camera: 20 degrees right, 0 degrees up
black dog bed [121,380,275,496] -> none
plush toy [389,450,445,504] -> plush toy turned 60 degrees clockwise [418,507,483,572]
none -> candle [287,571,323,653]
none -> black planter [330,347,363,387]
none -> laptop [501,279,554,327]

---

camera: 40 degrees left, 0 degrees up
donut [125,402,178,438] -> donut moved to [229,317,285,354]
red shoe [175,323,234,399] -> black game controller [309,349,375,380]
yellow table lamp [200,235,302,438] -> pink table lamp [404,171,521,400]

---

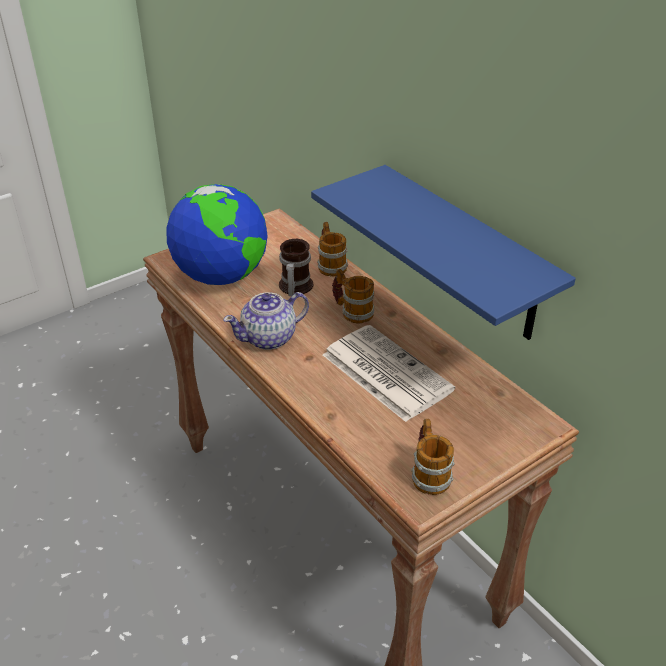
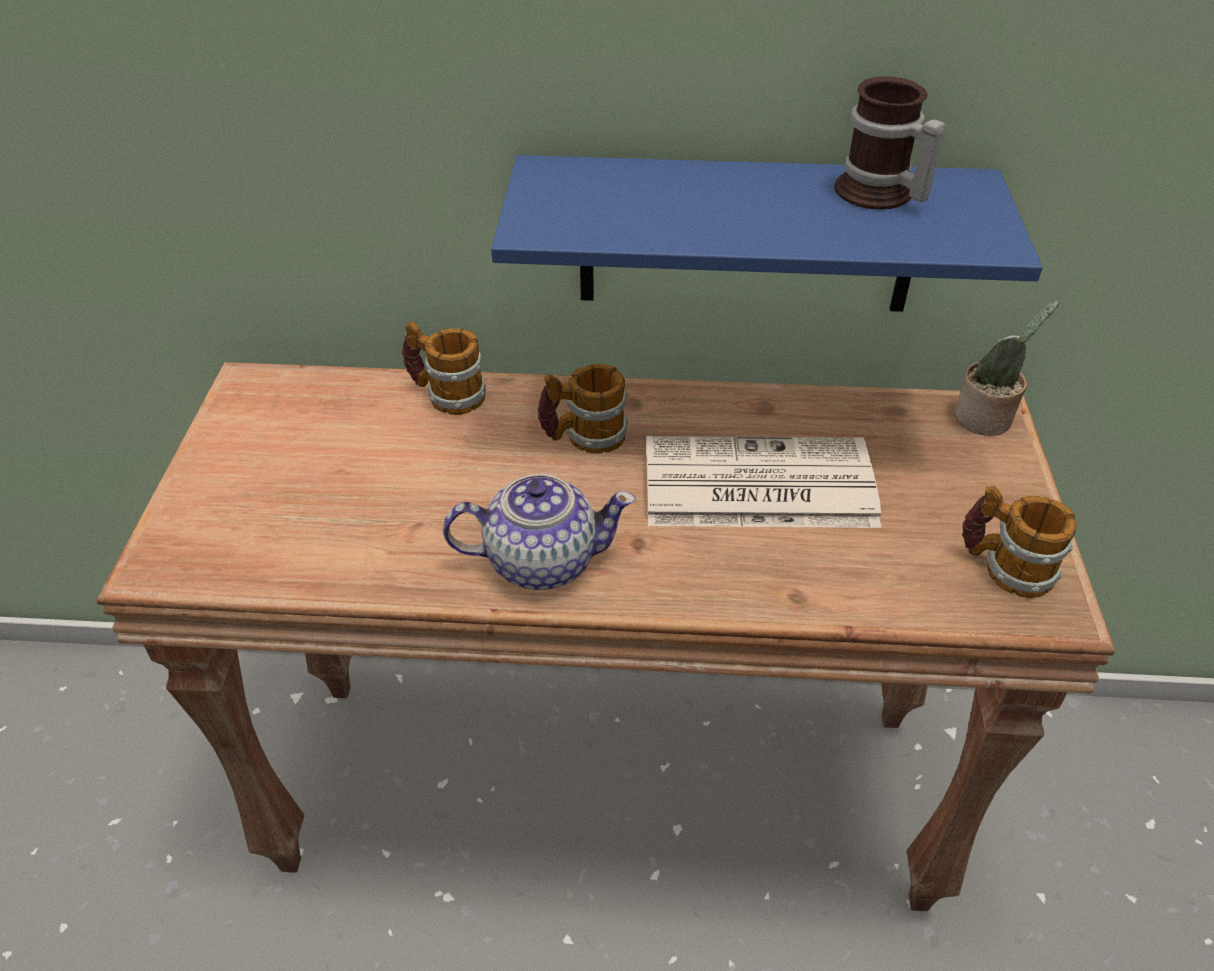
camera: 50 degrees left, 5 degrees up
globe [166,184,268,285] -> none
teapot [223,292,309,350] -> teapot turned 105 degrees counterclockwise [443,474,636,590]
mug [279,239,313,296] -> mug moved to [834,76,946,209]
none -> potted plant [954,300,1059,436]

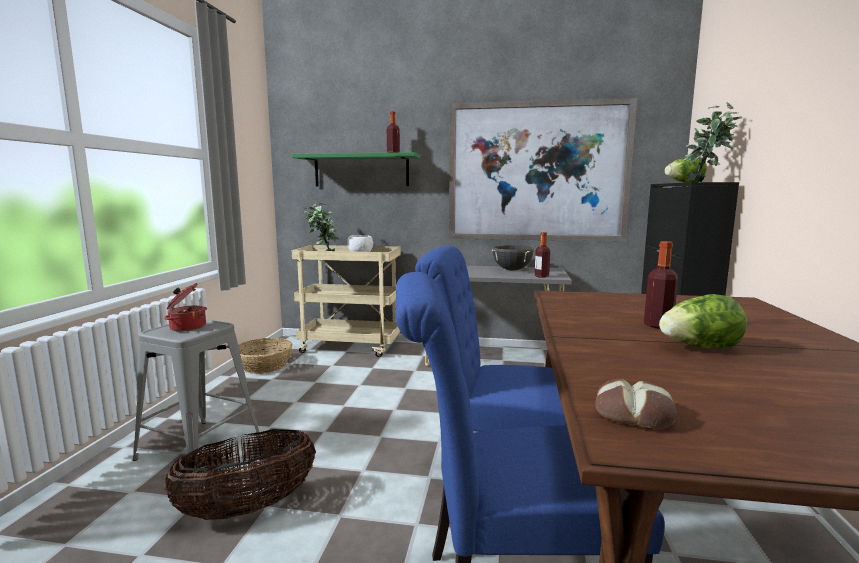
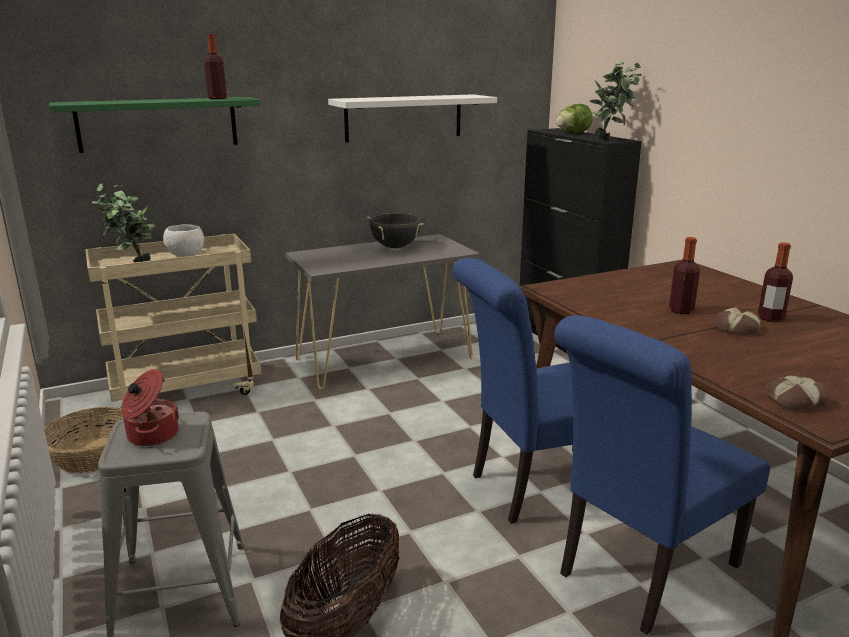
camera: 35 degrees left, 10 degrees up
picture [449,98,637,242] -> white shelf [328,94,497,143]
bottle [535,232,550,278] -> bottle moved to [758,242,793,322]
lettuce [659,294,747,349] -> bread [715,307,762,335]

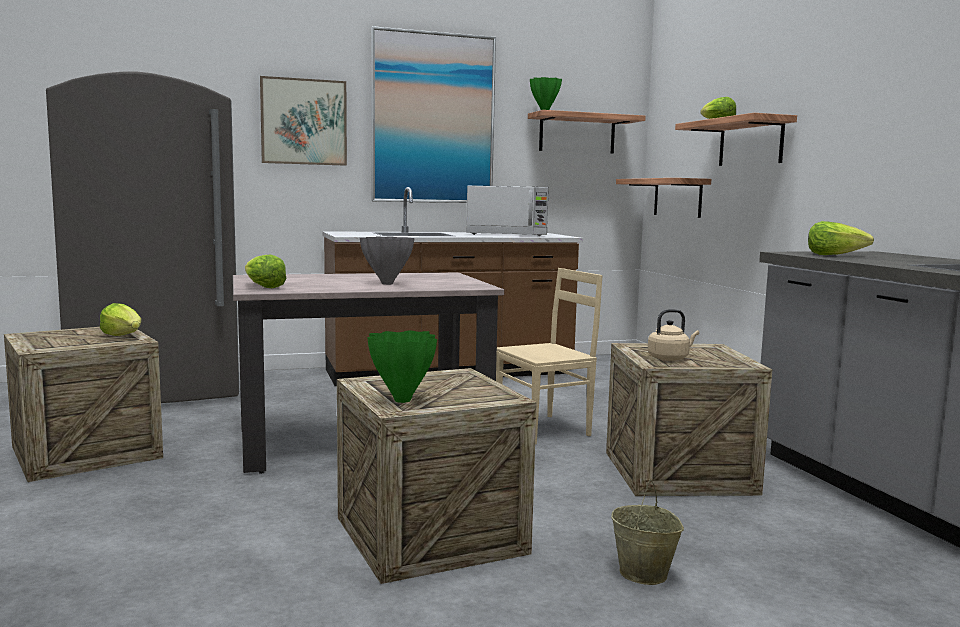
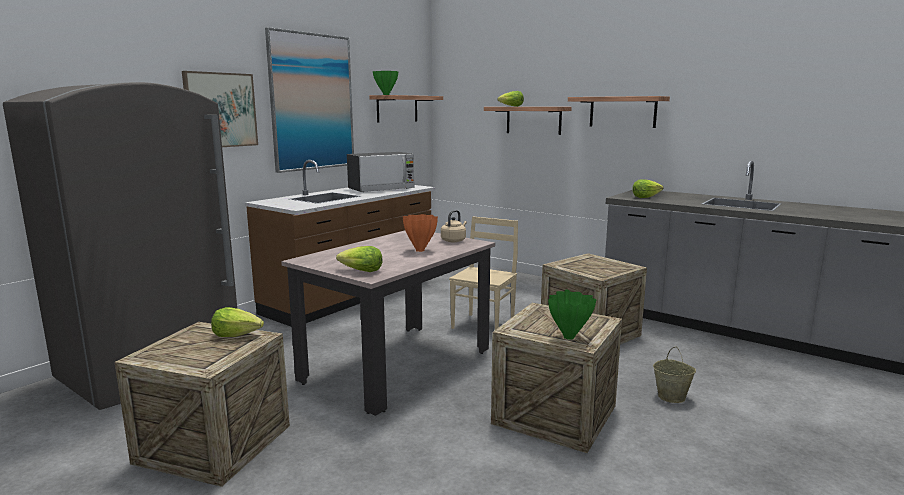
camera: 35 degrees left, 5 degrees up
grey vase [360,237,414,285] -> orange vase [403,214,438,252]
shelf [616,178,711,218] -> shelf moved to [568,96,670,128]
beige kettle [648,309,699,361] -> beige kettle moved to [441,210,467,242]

WHAT YOU ARE ASKED TO DO:
Please copy, exactly and with nothing else, the lines above beginning at the line that has "camera: 20 degrees right, 0 degrees up" and ending with the line that has "none -> laptop [501,279,554,327]".

SOLVED EXERCISE:
camera: 20 degrees right, 0 degrees up
black dog bed [121,380,275,496] -> none
plush toy [389,450,445,504] -> plush toy turned 60 degrees clockwise [418,507,483,572]
none -> candle [287,571,323,653]
none -> black planter [330,347,363,387]
none -> laptop [501,279,554,327]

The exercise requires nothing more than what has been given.